Homestory

Voreingenommene Zeitgenossen könnten uns unterstellen, wir seien Feinde des Glaubens und hätten für religiöses Brauchtum nur Hohn und Spott übrig. Doch mit voller Überzeugung können wir antworten: Keinesfalls! Auch wir heiligen Kirchenfeste und hohe Feiertage. In diesem Jahr haben wir beispielsweise den Karfreitag zum arbeitsfreien Tag für die gesamte Redaktion erklärt. Wenn der Herr Jesus Christus den Tag am Kreuz verbringt, ohne einen Handschlag zu tun, müssen wir auch nicht fleißig sein, halleluja. Und auch einige islamische Feiertage könnten wir in unserem Kalender noch unterkriegen. Fastenbrechen, Opferfest, Jihad-Wochen – solange der Feiertag ein freier Tag ist, ist uns alles recht. Haben die Zeugen Jehovas nicht irgendeine Festivität im Angebot? Und was ist mit den Scientologen? Immer her mit den arbeitsfreien Tagen.

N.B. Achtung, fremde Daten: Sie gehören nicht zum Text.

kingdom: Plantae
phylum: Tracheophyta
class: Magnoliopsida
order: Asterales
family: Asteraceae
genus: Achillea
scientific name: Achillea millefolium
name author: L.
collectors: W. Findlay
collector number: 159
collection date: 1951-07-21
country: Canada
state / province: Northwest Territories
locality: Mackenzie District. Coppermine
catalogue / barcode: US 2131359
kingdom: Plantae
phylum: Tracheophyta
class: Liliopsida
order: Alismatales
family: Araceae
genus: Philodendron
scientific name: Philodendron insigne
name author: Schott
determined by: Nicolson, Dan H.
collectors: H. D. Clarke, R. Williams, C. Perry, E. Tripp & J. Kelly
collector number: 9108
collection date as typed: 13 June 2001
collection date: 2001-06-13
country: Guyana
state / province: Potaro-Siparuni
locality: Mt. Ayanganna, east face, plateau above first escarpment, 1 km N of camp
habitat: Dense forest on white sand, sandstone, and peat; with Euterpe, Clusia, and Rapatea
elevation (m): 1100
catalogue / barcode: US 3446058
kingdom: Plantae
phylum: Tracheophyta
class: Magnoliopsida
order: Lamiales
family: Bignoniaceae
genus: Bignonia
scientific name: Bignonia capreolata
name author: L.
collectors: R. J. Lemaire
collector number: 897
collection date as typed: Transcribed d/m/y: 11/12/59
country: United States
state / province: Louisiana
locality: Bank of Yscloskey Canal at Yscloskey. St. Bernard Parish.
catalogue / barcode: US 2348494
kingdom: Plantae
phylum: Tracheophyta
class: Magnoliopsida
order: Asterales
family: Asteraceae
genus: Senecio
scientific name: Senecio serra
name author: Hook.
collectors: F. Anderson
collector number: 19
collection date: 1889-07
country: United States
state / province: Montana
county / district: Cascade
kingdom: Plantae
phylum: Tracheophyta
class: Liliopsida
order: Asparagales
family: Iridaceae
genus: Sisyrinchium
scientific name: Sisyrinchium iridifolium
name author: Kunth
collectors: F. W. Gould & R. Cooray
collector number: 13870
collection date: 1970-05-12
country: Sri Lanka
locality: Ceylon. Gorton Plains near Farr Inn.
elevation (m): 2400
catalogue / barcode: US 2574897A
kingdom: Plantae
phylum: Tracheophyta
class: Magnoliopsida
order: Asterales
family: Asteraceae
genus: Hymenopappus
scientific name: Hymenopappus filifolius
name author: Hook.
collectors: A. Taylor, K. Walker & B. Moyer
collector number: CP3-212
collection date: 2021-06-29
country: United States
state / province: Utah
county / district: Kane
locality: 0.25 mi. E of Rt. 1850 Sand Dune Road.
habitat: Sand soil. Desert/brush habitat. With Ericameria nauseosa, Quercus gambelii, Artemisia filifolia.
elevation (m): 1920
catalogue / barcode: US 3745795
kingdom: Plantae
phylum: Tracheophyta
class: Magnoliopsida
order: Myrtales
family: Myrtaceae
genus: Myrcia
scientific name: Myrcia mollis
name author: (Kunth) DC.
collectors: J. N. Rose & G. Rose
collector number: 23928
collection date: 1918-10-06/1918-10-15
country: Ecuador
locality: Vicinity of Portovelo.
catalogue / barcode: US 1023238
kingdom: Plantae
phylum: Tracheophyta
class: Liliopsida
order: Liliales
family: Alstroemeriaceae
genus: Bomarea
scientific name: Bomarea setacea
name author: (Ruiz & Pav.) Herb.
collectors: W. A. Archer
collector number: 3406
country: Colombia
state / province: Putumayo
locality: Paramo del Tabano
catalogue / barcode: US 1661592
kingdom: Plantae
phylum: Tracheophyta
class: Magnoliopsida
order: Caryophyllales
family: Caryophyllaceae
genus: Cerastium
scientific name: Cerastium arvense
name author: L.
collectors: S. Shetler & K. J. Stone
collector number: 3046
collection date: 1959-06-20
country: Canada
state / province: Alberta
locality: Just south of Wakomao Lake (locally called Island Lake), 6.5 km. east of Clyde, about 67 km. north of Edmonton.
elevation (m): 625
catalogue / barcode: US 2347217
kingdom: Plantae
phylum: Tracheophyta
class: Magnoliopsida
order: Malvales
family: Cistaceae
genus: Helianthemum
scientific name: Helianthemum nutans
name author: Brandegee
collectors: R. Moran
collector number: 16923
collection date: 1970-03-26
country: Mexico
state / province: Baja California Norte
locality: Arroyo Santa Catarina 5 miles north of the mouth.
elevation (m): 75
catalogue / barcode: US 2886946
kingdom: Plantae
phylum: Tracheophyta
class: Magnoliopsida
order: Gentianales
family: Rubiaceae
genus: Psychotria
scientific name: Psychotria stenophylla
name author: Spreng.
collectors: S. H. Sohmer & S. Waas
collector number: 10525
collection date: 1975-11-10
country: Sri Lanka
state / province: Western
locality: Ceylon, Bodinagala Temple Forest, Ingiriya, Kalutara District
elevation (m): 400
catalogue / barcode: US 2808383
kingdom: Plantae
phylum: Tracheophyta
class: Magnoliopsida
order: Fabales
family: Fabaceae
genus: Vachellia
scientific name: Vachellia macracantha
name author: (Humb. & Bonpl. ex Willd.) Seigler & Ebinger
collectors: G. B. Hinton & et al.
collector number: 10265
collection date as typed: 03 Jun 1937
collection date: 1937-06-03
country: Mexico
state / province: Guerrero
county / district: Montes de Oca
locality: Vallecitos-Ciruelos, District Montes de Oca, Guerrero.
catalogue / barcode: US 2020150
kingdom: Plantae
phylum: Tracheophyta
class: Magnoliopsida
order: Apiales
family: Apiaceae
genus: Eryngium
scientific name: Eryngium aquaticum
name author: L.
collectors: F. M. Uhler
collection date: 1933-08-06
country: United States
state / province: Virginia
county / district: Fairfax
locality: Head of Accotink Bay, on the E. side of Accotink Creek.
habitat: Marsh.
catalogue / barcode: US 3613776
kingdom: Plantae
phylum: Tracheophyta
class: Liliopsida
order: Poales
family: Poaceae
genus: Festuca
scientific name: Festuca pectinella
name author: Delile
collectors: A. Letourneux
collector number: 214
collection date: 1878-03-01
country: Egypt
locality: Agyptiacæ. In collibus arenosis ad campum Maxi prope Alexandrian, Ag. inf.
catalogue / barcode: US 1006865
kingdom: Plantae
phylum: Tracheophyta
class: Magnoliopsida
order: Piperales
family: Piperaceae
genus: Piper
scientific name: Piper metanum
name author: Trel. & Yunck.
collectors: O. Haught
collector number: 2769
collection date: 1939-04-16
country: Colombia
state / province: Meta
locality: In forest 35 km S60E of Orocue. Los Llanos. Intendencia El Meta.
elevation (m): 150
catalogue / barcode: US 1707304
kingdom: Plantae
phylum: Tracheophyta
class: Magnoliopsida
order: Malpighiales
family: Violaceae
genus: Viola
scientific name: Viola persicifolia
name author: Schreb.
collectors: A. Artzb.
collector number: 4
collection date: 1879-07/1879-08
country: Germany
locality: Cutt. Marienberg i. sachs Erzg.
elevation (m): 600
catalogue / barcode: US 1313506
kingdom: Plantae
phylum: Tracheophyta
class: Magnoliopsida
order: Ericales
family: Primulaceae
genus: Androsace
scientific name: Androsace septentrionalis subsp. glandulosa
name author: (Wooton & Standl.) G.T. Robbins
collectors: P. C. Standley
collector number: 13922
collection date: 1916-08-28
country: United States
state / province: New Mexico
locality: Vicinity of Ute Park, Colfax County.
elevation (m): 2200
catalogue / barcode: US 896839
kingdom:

Eines müssen wir an dieser Stelle jedoch zugeben: Nicht jede Mitarbeiterin und jeder Mitarbeiter der Jungle World kann etwas Erquickendes mit der freien Zeit anfangen. Nehmen wir das Thema-Ressort: Eine Redakteurin hat am freien Karfreitag ihr krankes Kind gehütet, die andere einen Artikel geschrieben. Das Lektorat war »krank« beziehungsweise hat »nix« gemacht – was der Kollege aber auf die wilde Party der vorangegangenen Nacht zurückführt, immerhin. Der Redakteur aus dem Inlandsressort kann sich lediglich an hässliches Wetter und einen Tag in den eigenen vier Wänden erinnern. Ein Layouter kann nicht mal das. Er weiß am Montag gar nicht mehr, was er an seinem freien Freitag gemacht hat. Der amtierende CvD versucht es mit Selbstironie: »Mein Karfreitag? Erst Frühmesse, dann Selbstgeißelung, im Anschluss strenges Fasten inklusive Flüssigkeitsentzug. Am Nachmittag habe ich dann ein schweres Holzkreuz durch die Stadt getragen.«
Sie sehen also: Der Karfreitag war für die Mitarbeiter der Jungle World monoton, langweilig, schreckensöde – ein erschütterndes Bild, das wir nicht so stehen lassen können. Was sollen Sie denn sonst von uns denken? Deshalb kommt hier die wahre Geschichte vom freien Karfreitag eines ideellen Mitarbeiters der Jungle World Ihrer Wahl: 11.30 Uhr aufstehen, trotz leichten Katers (zuviel Chiapas-Kaffee am Vortag) eine halbe Stunde Krav Maga vor dem Spiegel. 12.15 Uhr Frühstücksplenum im Hausprojekt, leichte Verstimmung in den unteren Stockwerken wegen morgendlichen Getrampels (»Hör doch mal auf mit deinem beschissenen Krav Maga!«). 14 Uhr Plenum vorbei, Adorno-Lesekreis. 16 Uhr Adorno-Lesekreis vorbei, Horkheimer-Lesekreis. 18 Uhr Horkheimer-Lesekreis vorbei, los zu den Flüchtlingen am Lageso. 18.30 Uhr mit den Flüchtlingen am Lageso Adorno-Horkheimer-Lesekreis auf Arabisch (wegen Empowerment!). 19.30 Uhr herzlicher Abschied von den Flüchtlingen (»Wallah, Rashid, du bist so was von nichtidentisch!«). 20 Uhr leckere vegane Küfa, alles frisch containert und nach bewährtem Rezept zubereitet (Reis mit Scheiß). 21 Uhr superkonspiratives Treffen mit antifaschistischer Bezugsgruppe, kurze Militanzdiskussion, im Anschluss »Hausbesuch« bei »Nazistrukturen«. 23 Uhr schnell antifaschistisches Bekennerschreiben bei »Indy« hochladen. 23.45 Uhr nach erfülltem Karfreitag im Bett, Lektüre: »Adornos beste Krav-Maga-Tricks«. Morgen früh gleich ausprobieren! Gute Nacht!